# How to Train your Dragon Collectors Edition - Blu-ray Review



## Mike Edwards (Mar 10, 2011)

[img]http://www.hometheatershack.com/gallery/file.php?n=18874[/img] 
*Title: How to Train Your Dragon - Special Edition* 

*Movie:* :4.5stars:
*Video:* :5stars:
*Audio:* :5stars: 
*Extras:* :4stars: 

*HTS Overall Score:*97




[img]http://www.hometheatershack.com/gallery/file.php?n=18882[/img]*Summary*
“How to Train Your Dragon” is easily Dreamworks Pictures best film to date, in my opinion. With their previous works they showed potential, and with the “Shrek” series they showed they could be almost as good as Disney or Pixar. With “How to Train Your Dragon” they finally proved that they could run with the big boys. It has heart, it has humor, and my goodness, and does it have audio and video ability. Their quality has always been excellent, but this release goes above and beyond, with stellar audio and video and a copious amount of extras they have proven once more that the Mouse House and the place that invented Toy Story are not the ONLY kings of animation. Dave Upton has already written a fantastic review on the story description, so I will copy that in as bolded material for reference, my job here with this particular review is to analyze the audio, the video and the new extras listed.

## DATA FOR ANALYSIS
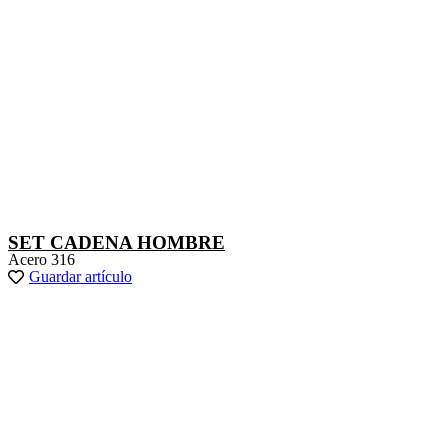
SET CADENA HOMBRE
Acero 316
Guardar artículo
---
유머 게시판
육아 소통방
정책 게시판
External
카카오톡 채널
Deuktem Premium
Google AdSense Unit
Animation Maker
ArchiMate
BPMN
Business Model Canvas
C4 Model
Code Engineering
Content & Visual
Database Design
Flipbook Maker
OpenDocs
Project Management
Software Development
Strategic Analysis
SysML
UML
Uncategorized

## REQUIRED ACTIONS
1. Using the Blu-ray review of How to Train Your Dragon, decide whether each statement agrees with it: (a) the reviewer considers this film the best Dreamworks has made so far; (b) the reviewer intends to write a fresh description of the story; (c) the reviewer says Dreamworks' quality had been poor before this release. For each, answer yes or no and quote the deciding words.
2. Write the next part of the Blu-ray review of How to Train Your Dragon, picking up after its last sentence.

## ANSWERS
1.
(a) Yes: "“How to Train Your Dragon” is easily Dreamworks Pictures best film to date"
(b) No: "Dave Upton has already written a fantastic review on the story description, so I will copy that in as bolded material for reference"
(c) No: "Their quality has always been excellent"

2.
*Hiccup Horrendous Haddock III is a viking, or at least he's supposed to be a viking. A member of a small but proud island settlement Hiccup is the son of the village chief Stoic the Vast (Butler) - the only problem is that he's a runt, all brains and no brawn. On Hiccup's island every day is a battle for survival against hordes of dragons that constantly seek to steal their livestock and destroy their buildings. Without the strength or will to fight, Hiccup is an obvious misfit with an unfortunate tendency to break things and cause accidents. Working for the blacksmith Gobber (Ferguson) Hiccup gets the opportunity to invent contraptions to make up for his physical shortcomings, and one of these is a net launcher. Most vikings can capture a dragon by putting it into a headlock and wrestling the beast to the ground - but poor Hiccup doesn't have a hope. Instead, Hiccup plans to use his net launcher to catch a Night Fury, the most fearsome type of dragon there is - completely silent and never before killed or captured.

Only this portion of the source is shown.